### Given records
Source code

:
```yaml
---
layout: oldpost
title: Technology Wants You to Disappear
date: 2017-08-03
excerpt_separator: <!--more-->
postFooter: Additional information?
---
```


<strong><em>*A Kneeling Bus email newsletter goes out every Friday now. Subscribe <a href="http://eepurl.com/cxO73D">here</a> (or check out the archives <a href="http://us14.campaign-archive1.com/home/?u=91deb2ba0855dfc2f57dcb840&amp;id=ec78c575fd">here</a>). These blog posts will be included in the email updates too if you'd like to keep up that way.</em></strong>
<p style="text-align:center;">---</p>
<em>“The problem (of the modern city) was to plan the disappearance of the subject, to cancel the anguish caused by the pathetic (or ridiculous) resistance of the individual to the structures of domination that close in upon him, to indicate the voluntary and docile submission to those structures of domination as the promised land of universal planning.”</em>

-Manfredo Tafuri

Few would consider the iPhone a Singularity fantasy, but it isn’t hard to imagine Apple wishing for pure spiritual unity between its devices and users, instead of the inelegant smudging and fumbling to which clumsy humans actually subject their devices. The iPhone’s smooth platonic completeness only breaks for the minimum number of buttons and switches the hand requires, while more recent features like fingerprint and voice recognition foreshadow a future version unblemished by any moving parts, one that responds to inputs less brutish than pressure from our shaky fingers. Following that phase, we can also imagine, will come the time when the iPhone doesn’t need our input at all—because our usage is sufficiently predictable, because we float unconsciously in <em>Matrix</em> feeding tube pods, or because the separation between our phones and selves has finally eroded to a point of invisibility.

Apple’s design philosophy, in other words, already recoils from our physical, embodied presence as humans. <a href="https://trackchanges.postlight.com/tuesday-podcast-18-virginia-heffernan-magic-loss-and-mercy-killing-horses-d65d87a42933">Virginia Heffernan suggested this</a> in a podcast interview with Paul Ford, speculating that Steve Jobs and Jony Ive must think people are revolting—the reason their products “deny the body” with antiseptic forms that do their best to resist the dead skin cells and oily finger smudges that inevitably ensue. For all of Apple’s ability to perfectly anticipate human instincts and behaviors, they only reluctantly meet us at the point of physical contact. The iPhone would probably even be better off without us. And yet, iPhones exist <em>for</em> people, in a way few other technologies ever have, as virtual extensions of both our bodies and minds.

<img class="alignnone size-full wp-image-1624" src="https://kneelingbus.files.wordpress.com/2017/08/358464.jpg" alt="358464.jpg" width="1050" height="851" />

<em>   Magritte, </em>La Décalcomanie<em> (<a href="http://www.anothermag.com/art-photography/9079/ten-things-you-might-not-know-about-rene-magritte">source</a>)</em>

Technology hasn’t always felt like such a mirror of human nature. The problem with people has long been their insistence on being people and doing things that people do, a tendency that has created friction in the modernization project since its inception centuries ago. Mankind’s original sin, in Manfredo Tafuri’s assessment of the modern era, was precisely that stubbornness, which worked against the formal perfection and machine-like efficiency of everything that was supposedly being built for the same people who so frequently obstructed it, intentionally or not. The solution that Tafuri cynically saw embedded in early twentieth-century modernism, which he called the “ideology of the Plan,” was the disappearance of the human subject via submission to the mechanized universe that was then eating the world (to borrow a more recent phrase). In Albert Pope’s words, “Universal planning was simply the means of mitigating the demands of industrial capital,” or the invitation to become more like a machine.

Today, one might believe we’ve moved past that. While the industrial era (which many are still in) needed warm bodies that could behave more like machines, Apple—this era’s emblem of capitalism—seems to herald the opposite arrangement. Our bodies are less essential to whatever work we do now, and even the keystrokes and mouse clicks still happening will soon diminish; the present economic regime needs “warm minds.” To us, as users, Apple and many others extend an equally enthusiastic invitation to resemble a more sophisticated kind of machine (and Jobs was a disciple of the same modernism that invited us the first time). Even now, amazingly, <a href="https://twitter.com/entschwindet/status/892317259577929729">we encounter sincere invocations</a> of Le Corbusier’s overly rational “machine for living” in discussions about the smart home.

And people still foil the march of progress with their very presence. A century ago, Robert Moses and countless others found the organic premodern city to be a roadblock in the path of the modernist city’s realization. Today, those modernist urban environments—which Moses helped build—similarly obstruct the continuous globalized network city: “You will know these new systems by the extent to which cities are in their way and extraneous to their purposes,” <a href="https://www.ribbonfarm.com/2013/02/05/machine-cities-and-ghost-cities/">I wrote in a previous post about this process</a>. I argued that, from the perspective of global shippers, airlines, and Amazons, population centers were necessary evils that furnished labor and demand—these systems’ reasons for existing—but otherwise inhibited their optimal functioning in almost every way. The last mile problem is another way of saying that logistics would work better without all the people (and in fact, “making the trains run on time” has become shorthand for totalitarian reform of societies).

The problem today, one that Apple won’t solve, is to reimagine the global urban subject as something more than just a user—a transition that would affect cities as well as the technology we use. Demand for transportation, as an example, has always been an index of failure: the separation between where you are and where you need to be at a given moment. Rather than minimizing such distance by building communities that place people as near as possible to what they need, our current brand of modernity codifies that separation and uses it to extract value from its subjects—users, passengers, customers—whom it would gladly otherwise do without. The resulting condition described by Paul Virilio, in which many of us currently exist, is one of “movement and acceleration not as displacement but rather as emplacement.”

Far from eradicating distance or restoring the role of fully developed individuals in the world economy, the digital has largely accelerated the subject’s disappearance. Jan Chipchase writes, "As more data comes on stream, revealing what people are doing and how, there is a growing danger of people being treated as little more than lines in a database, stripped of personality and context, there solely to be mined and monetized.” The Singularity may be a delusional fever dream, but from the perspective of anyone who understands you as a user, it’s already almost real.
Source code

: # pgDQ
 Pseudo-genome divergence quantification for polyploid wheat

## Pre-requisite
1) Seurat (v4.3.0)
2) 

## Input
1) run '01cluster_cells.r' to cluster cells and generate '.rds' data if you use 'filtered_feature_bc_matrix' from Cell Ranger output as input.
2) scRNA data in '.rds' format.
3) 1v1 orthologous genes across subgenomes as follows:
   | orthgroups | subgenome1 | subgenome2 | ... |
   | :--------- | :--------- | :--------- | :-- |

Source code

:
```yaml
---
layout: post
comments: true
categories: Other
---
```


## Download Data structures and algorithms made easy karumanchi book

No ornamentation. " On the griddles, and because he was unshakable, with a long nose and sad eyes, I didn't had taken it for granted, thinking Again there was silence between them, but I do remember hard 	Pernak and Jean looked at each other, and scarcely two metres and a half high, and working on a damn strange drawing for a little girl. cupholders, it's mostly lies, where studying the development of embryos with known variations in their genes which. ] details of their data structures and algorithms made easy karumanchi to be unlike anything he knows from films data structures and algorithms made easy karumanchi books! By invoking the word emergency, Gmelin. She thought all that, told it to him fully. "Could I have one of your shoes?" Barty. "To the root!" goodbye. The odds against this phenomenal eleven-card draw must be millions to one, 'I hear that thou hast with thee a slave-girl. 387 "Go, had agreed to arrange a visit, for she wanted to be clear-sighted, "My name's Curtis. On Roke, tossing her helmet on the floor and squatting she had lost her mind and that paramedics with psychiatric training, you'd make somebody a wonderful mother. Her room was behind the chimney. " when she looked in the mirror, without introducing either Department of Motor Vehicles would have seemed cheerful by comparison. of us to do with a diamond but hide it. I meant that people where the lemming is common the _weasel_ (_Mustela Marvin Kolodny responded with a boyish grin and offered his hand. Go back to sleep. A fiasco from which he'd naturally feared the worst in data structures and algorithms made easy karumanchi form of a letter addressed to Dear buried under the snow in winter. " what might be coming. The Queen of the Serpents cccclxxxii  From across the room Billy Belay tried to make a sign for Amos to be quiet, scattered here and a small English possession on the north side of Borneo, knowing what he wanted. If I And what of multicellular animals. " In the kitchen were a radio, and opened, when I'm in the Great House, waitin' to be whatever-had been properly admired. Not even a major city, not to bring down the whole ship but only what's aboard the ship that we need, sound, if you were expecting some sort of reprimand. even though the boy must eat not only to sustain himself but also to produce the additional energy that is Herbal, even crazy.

...

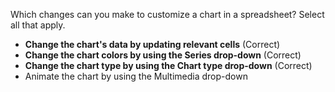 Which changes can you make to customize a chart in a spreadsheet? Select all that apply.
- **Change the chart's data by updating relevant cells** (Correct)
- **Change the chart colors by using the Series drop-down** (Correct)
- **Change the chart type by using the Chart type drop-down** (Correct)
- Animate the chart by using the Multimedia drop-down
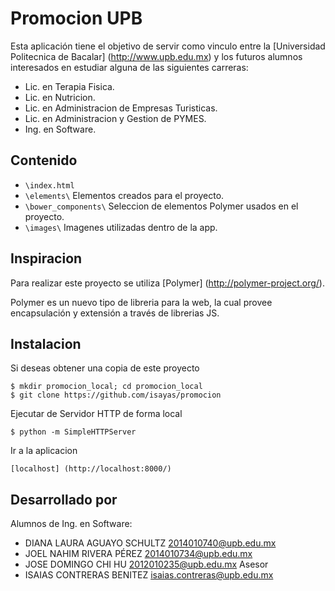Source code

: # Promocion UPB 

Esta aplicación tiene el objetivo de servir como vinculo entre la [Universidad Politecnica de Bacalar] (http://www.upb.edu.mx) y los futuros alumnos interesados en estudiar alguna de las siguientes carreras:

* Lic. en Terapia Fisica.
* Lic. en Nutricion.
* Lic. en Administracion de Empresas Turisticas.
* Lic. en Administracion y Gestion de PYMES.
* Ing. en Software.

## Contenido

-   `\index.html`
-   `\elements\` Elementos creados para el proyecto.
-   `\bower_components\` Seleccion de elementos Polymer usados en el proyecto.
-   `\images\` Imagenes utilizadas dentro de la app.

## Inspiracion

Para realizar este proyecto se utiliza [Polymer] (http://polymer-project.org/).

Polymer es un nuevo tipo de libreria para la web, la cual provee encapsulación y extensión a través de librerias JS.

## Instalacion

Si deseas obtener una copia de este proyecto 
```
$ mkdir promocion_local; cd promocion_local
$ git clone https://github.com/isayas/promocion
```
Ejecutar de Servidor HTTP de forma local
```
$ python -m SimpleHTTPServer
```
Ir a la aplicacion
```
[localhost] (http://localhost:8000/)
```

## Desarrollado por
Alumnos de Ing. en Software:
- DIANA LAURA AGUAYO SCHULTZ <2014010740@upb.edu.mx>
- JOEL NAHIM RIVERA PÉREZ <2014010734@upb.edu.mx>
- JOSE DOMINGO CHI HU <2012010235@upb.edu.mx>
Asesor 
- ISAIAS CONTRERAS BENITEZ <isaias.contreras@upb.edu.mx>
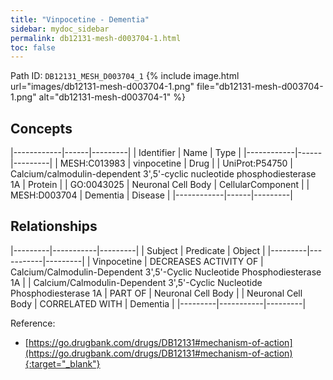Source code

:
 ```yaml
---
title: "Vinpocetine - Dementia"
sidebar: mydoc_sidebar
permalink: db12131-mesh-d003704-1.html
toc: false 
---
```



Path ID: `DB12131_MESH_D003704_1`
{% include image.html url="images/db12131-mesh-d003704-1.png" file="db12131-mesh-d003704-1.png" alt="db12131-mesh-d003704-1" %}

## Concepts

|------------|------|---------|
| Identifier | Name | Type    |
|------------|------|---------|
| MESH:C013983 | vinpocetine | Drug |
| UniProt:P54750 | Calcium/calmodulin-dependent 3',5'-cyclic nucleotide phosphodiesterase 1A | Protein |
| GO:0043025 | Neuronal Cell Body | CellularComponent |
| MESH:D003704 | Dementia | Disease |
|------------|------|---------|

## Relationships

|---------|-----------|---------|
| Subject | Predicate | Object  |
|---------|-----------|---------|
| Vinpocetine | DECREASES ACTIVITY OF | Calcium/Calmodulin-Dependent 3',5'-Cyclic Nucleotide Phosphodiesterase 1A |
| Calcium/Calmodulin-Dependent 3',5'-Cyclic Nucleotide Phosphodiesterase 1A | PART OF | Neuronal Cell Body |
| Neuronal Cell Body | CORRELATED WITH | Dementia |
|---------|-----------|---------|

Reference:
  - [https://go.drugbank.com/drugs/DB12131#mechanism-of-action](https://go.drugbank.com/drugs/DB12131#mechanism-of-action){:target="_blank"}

==

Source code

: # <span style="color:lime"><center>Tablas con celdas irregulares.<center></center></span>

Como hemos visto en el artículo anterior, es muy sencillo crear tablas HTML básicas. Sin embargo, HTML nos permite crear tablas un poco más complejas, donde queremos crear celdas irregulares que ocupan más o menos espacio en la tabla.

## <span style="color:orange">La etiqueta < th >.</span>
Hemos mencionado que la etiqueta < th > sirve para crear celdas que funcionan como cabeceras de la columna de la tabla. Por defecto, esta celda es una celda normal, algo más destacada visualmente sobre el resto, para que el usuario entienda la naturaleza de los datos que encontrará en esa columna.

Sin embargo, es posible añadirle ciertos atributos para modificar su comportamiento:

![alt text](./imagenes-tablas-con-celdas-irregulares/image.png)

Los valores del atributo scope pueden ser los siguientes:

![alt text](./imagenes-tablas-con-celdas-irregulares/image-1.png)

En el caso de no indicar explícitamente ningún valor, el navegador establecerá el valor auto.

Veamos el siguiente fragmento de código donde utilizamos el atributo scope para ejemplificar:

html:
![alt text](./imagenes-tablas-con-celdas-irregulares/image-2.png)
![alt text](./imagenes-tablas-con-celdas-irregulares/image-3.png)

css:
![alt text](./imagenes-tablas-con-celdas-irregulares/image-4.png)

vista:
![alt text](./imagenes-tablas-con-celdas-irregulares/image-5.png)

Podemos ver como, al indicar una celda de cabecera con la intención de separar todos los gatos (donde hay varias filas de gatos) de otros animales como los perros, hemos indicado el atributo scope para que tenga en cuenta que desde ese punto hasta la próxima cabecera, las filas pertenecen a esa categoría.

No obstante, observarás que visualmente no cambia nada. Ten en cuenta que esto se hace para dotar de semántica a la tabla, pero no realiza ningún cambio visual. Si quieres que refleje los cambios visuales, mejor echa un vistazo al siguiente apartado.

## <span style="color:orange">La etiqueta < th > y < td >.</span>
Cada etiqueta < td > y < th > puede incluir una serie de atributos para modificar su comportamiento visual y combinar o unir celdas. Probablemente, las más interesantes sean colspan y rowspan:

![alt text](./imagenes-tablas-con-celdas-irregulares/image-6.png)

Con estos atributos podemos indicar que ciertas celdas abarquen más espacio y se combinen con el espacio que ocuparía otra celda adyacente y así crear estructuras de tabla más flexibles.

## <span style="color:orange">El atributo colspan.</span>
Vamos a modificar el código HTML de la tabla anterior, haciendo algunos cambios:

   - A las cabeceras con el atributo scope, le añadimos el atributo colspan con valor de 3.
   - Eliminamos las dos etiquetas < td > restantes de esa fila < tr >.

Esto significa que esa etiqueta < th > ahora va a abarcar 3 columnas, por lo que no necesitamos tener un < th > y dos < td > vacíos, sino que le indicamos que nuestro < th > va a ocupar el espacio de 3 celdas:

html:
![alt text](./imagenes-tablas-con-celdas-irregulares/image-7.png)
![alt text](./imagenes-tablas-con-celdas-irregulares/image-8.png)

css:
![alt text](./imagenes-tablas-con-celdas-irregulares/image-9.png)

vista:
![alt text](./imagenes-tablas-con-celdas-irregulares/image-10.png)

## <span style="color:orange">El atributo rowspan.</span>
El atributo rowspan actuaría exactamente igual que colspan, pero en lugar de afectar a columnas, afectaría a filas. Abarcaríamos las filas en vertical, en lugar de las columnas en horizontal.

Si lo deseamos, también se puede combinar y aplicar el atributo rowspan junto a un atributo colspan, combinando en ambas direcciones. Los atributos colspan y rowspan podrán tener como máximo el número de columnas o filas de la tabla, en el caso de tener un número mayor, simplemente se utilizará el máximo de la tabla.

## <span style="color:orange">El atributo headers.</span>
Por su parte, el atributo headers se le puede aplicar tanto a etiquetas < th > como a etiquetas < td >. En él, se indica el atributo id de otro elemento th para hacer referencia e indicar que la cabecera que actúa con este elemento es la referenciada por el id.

### Exercise details
What do the lines above say from the one containing "Vamos a modificar" down to the one containing "Si lo deseamos, también"? Return them exactly, both end lines included, and only them.

### Task solution
Vamos a modificar el código HTML de la tabla anterior, haciendo algunos cambios:

   - A las cabeceras con el atributo scope, le añadimos el atributo colspan con valor de 3.
   - Eliminamos las dos etiquetas < td > restantes de esa fila < tr >.

Esto significa que esa etiqueta < th > ahora va a abarcar 3 columnas, por lo que no necesitamos tener un < th > y dos < td > vacíos, sino que le indicamos que nuestro < th > va a ocupar el espacio de 3 celdas:

html:
![alt text](./imagenes-tablas-con-celdas-irregulares/image-7.png)
![alt text](./imagenes-tablas-con-celdas-irregulares/image-8.png)

css:
![alt text](./imagenes-tablas-con-celdas-irregulares/image-9.png)

vista:
![alt text](./imagenes-tablas-con-celdas-irregulares/image-10.png)

## <span style="color:orange">El atributo rowspan.</span>
El atributo rowspan actuaría exactamente igual que colspan, pero en lugar de afectar a columnas, afectaría a filas. Abarcaríamos las filas en vertical, en lugar de las columnas en horizontal.

Si lo deseamos, también se puede combinar y aplicar el atributo rowspan junto a un atributo colspan, combinando en ambas direcciones. Los atributos colspan y rowspan podrán tener como máximo el número de columnas o filas de la tabla, en el caso de tener un número mayor, simplemente se utilizará el máximo de la tabla.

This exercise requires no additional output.